Now we can complete our task. As the encoded string does not contain any escaped quote ("\""), we can search for quoted strings simply with ’".-"’:

      s = [[follows a typical string: "This is \"great\"!".]]
      s = code(s)
      s = string.gsub(s, '".-"', string.upper)
      s = decode(s)
      print(s)    --> follows a typical string: "THIS IS \"GREAT\"!".

We can also write it like here:

      print(decode(string.gsub(code(s), '".-"', string.upper)))

The applicability of pattern-matching functions to UTF-8 strings depends on the pattern. Literal patterns work without problems, due to the key property of UTF-8 that the encoding of any character never appears inside the encoding of any other character. Character classes and character sets work only for ASCII characters. For instance, the pattern ’%s’ works on UTF-8 strings, but it will match only the ASCII white spaces; it will not match extra Unicode white spaces such as a non-break space (U+00A0) or a Mongolian vowel separator (U+180E).

Judicious patterns can bring some extra power to Unicode handling. A good example is the predefined pattern utf8.charpattern, which matches exactly one UTF-8 character. The utf8 library defines this pattern as follows:

      utf8.charpattern = [\0-\x7F\xC2-\xF4][\x80-\xBF]*

The first part is a class that matches either ASCII characters (range [0, 0x7F]) or initial bytes for multibyte sequences (range [0xC2, 0xF4]). The second part matches zero or more continuation bytes (range [0x80, 0xBF]).

Exercises

Exercise 10.1: Write a function split that receives a string and a delimiter pattern and returns a sequence with the chunks in the original string separated by the delimiter:

      t = split("a whole new world", " ")
      -- t = {"a", "whole", "new", "world"}

How does your function handle empty strings? (In particular, is an empty string an empty sequence or a sequence with one empty string?)

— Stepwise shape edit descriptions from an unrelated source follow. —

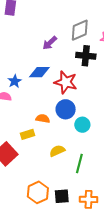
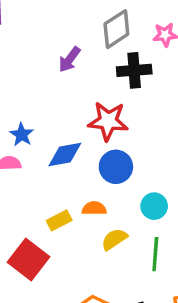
blue diamond: (39, 72) -> (65, 154), moved
orange semicircle: (43, 119) -> (94, 208), moved
cyan circle: (82, 125) -> (154, 206), moved

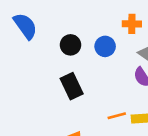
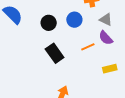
orange line: (117, 116) -> (88, 47), moved

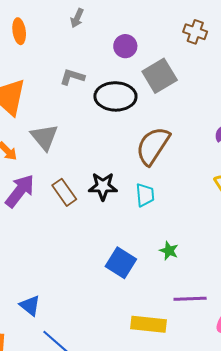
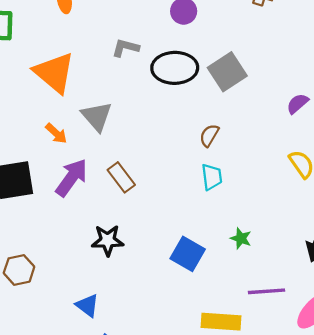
gray square: (160, 76) -> (227, 72), moved
brown semicircle: (153, 146) -> (209, 135), moved, size x0.5
black star: (103, 186) -> (108, 240), moved

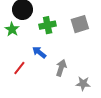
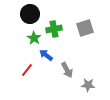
green star: (12, 29) -> (34, 38), moved
gray arrow: (61, 68) -> (67, 70), turned 133

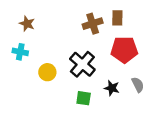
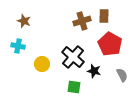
red pentagon: (124, 50) -> (110, 44), turned 30
black star: (112, 88) -> (94, 71), moved

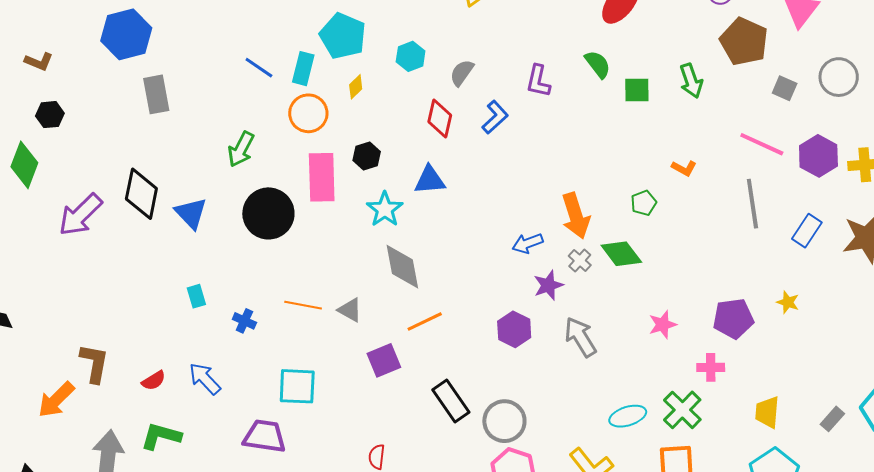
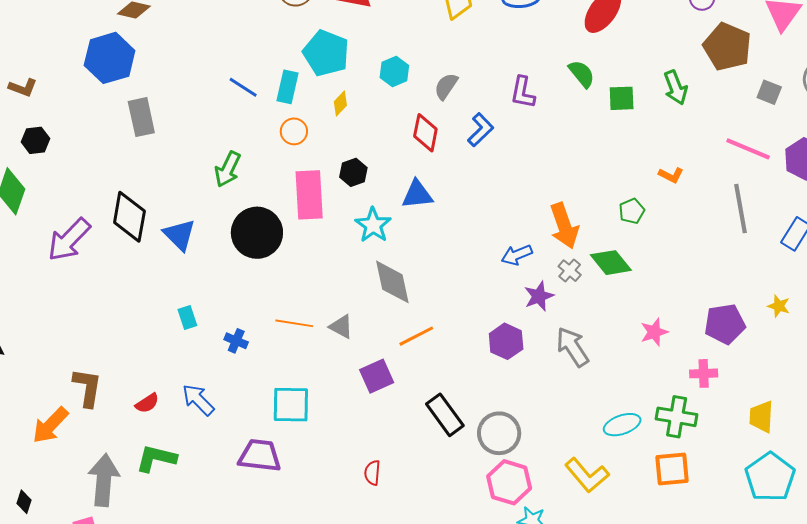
orange circle: (308, 113) -> (294, 131), size x0.7
green cross: (682, 410) -> (677, 417), turned -33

Exercise 10.2: The patterns ’%D’ and ’[^%d]’ are equivalent. What about the patterns ’[^%d%u]’ and ’[%D%U]’?

Exercise 10.3: Write a function transliterate. This function receives a string and replaces each character in that string with another character, according to a table given as a second argument. If the table maps a to b, the function should replace any occurrence of a with b. If the table maps a to false, the function should remove occurrences of a from the resulting string.

Exercise 10.4: At the end of the section called “Captures”, we defined a trim function. Because of its use of backtracking, this function can take a quadratic time for some strings. (For instance, in my new machine, a match for a 100 KB string can take 52 seconds.)

Create a string that triggers this quadratic behavior in function trim.
Rewrite that function so that it always works in linear time.

Exercise 10.5: Write a function to format a binary string as a literal in Lua, using the escape sequence \x for all bytes:

      print(escape("\0\1hello\200"))
        --> \x00\x01\x68\x65\x6C\x6C\x6F\xC8

As an improved version, use also the escape sequence \z to break long lines.

Exercise 10.6: Rewrite the function transliterate for UTF-8 characters.

Exercise 10.7: Write a function to reverse a UTF-8 string.

^[12] “My new machine” is an Intel Core i7-4790 3.6 GHz, with 8 GB of RAM. I measured all performance data in this book on that machine.